The GI has observed how Department of Defense agencies have continually ignored past cybersecurity alerts. For example, Lexmark and Lenovo limited products were still included in the intranet’s internal product catalogs. The IG states that control of the Department of Defense has not been able to assign the duty of cybersecurity measures or compile a list of approved products, discouraging the acquisition of vulnerable items.
In response to an email about the prestige of implementing IG recommendations in the report, Dwrena K. Allen, spokesman for the Office of the Inspector of the Department of Defense, noted: “The Undersecretary of Defense for Procurement and Maintenance and the Department of Defense’s Information Director continue to paint the rules to comply with our recommendations that hazards related to purchasing generation parts of advertising data on the shelf is well identified, evaluated and dimmed.

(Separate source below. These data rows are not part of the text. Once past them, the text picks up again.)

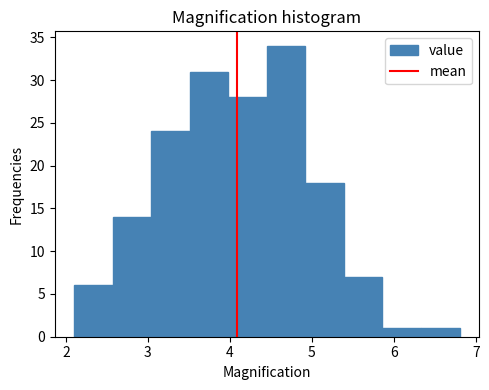

Reading left to right, transcribe this chart: for each bar, give the range it covers on the x-axis and its height. Neither the bar edges nor the heights are printed on the chart, so give them approximately, as read against the axes.

2.10 to 2.57: 6
2.57 to 3.04: 14
3.04 to 3.51: 24
3.51 to 3.98: 31
3.98 to 4.45: 28
4.45 to 4.92: 34
4.92 to 5.39: 18
5.39 to 5.86: 7
5.86 to 6.33: 1
6.33 to 6.80: 1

We will continue to coordinate with the Department of Defense so that the rules are reviewed so that we can close the recommendations.
Wisconsin Congressman Mike Gallagher and I discussed the DoDIG report and issued a press release titled “The Pentagon’s Risky Business.” Rep. Gallagher, co-chair of the Bipartisan Solarium CyberSpace Commission, said: “This report is just the latest warning that our government is not taking cybersecurity as seriously as it should be. Equipment sold through Chinese-generation state-run corporations poses a serious risk to our security, and is that we act to mitigate vulnerabilities in our chain of defense sources and to prohibit the acquisition of such high-risk technologies.”
I applaud the efforts of the Office of the Inspector General, which has sought to provide oversight, transparency and accountability to the Department of Defense for several trillion dollars. The DoDIG Compendium 2020 notes 1,602 open recommendations from the recent period, which, if put into force, promise to improve performance, productivity and savings. The Office completed the Department of Defense’s first monetary audit in 2018. Although the GI found that it has no effect on monetary fraud, data generation processes were lacking. The challenge of forcing cyber security in the Department of Defense is not a challenge of cash or generation, but a cultural challenge. This is the evaluation of the Congressional Office of General Responsibility (GAO), which points out in Cybersecurity: the Department of Defense must take decisive steps to improve cyber hygiene, despite time and budget, the Department of Defense has failed to implement its own cybersecurity. projects due to lack of field and awareness.
As a U.S. in Denmark, I use international, multidisciplinary, and evidence-based approaches to analyze generation policy. Please consult Strand; Co-founder, ChinaTechThreat;
As a U.S. in Denmark, I use international, multidisciplinary, and evidence-based approaches to analyze generation policy. Please consult Strand; Co-founder, ChinaTechThreat; PhD, economic and visiting researcher, electronic systems, University of Aalborg.